"Put your phone away, Mommy."
As I looked into my 2-year-old son's blue eyes, I saw a mixture of frustration, anger, and impatience. I immediately put my phone on the table, feeling somewhat abashed. And a little angry -- at myself.
I had relapsed.
Not long ago, I realized I had a problem with the screen. I was obsessively checking my iPhone and setting a terrible example for my daughter, who repeatedly asked why she couldn't have an iPad when all her 5-year-old friends did. (A fact I somewhat doubt, along with her dubious claims that all first-grade girls wear lipstick.) Priding myself on being proactive, I quit my phone cold turkey for a week. I'm not saying I achieved nirvana, but I did feel more relaxed, calmer, and, most importantly, more present as a parent.
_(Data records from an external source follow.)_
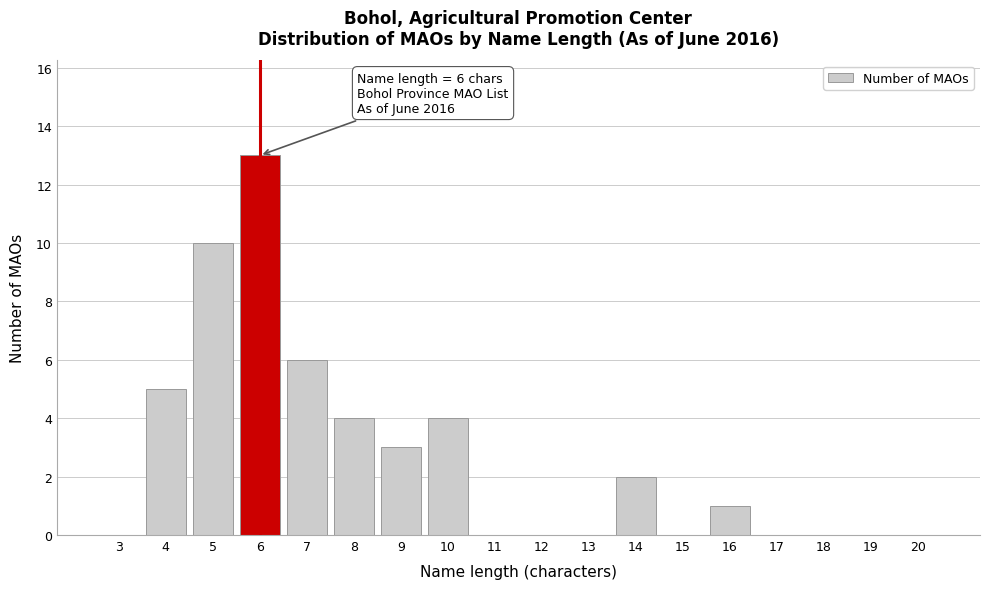

Reading left to right, transcribe all the data shown in this chart.

3=0	4=5	5=10	6=13	7=6	8=4	9=3	10=4	11=0	12=0	13=0	14=2	15=0	16=1	17=0	18=0	19=0	20=0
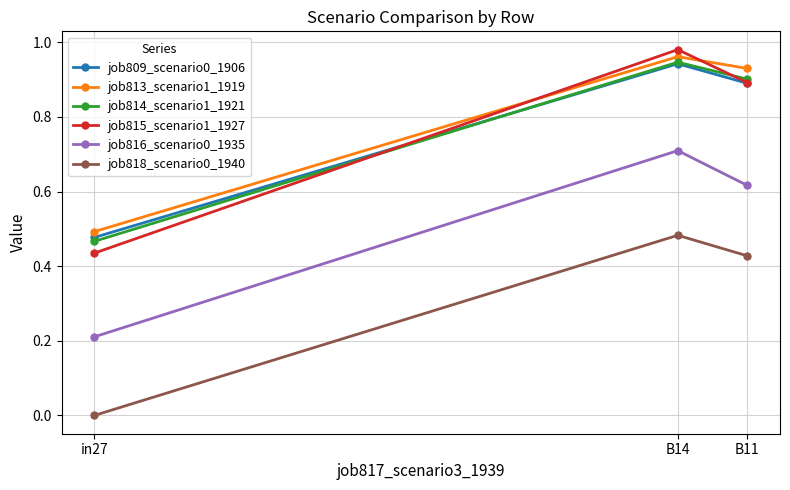

Which series changed the most between in27 and B14?

job815_scenario1_1927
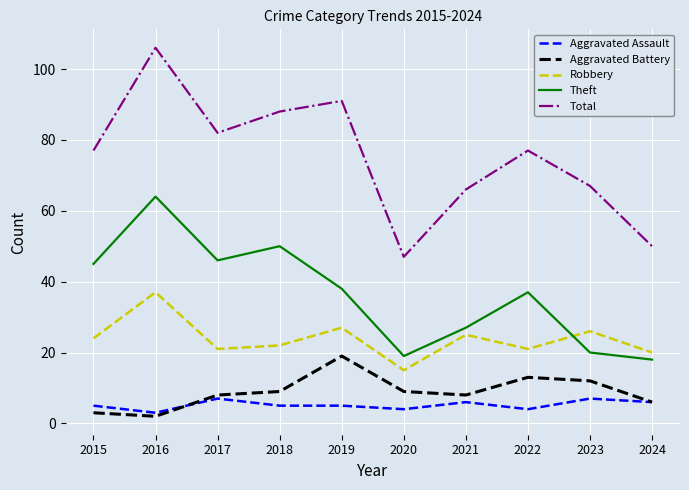

Is this an area chart (filled region under the line)?

No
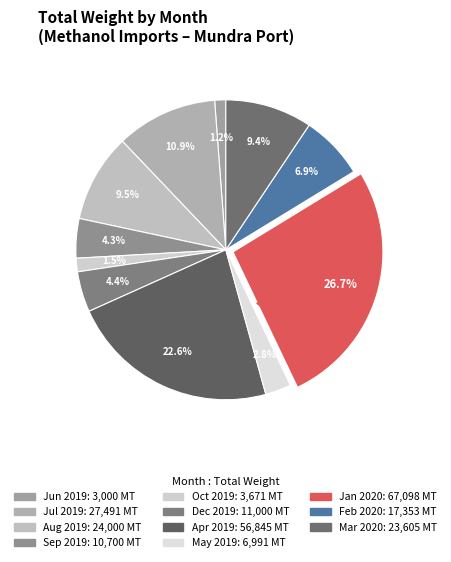

Is there a majority slice in this chart?

No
Yet life moves on, and I couldn't keep temptation at bay forever. I work at home, and need to email clients throughout the day. Still, if I'm being honest, half the time I check my phone, I'm not sure what I'm looking for: distraction, excitement, the perfect guacamole recipe. But it needs to end. My daughter is getting older, and it's hard to model good screen habits -- or convince her of the need for limits -- when I'm glued to my phone. And my son needs to know that Mommy's listening -- or at least occasionally making eye contact. So, this summer I'm making a pledge to put down my phone, step up my game, and quit these five offensive screen habits.
1. Checking the phone immediately before bed. I've developed an unhealthy habit of perusing emails and Facebook in bed. I've read studies that say this behavior can actually affect your sleep, and I believe it to be true, as I struggle to settle down after reading some article about why kale may be killing me. But it's not just the exhaustion: the real problem is the idea that I need a technology fix every moment I'm conscious. Instead, I plan to spend those precious moments doing something that keeps me in the present, like meditation or yoga. I'll be less exhausted, more aware, and better able to face the ruffians -- I mean, children -- demanding breakfast the next morning.
2. Checking my iPhone in parking lots. Another bad habit I've developed is checking my iPhone every time I park the car, whether at the grocery store or a birthday party. Because clearly I can't purchase a quart of milk until I've checked the stats on my latest blog post. It's a disruptive habit that annoys everyone who's forced to sit through my pleas of "just one more minute" while I focus on my screen. Yes, I need to check email periodically for work. But that doesn't mean the second my car goes in park, the phone needs to come out. Especially while my kids watch, soaking in all my bad habits. This one needs to go.
3. Making TV my default leisure activity. Unfortunately, it's not just the smallest screen that's a problem. Very often, when I'm not working or parenting, my default is to turn on the television. I'm always embarrassed when my kids return home from an outing with Daddy and ask what I did in their absence, and my response is, "Um, I watched The Bachelorette for two hours." There's nothing wrong with a little television now and then. But I'd like my kids to see Mommy doing other, healthier things, like reading or going for a run. Because it's hard for me to say "Go play outside!" if my kids think I'm just trying to steal the Roku remote away from them.
4. Texting instead of calling. When I gave birth to my daughter six years ago, I received dozens of calls in the hospital from friends and family. When I had my son, a few years later, hardly anyone called at all. Instead, I was deluged with text messages and Facebook comments. Call me old-fashioned, but I'd rather have a real conversation -- or, better yet, see someone in person -- than read an endless string of quick (and misspelled) text messages gluing me once again to a screen. So, friends and family, be prepared this summer to hear something you haven't heard in a while -- my voice.
5. Even thinking about the phone during family activities. Dinner, beach outings, trips to the mall on rainy days to ride the carousel -- all of these qualify as family time and must be sacred. Because no matter what else I have going on, my kids need to know that when I have plans with them, they are first and foremost in my mind. How else are they going to learn what it means to give someone your undivided attention -- to make others feel valued and important -- if they don't learn these lessons at home? And, really, who is more valued and important than these tiny, offline loves of my life?
No, I don't believe kids need constant attention. But they shouldn't feel like they're always competing for it, either. If I'm going to be the parent I want to be -- and avoid my daughter one day pausing in her walk down the aisle to take a selfie -- then it's up to me to teach her healthy screen habits. And, apparently, that starts with teaching myself first. So if I don't answer your text this summer, don't be offended. I'm outside exploring the world with my kids. TTYL.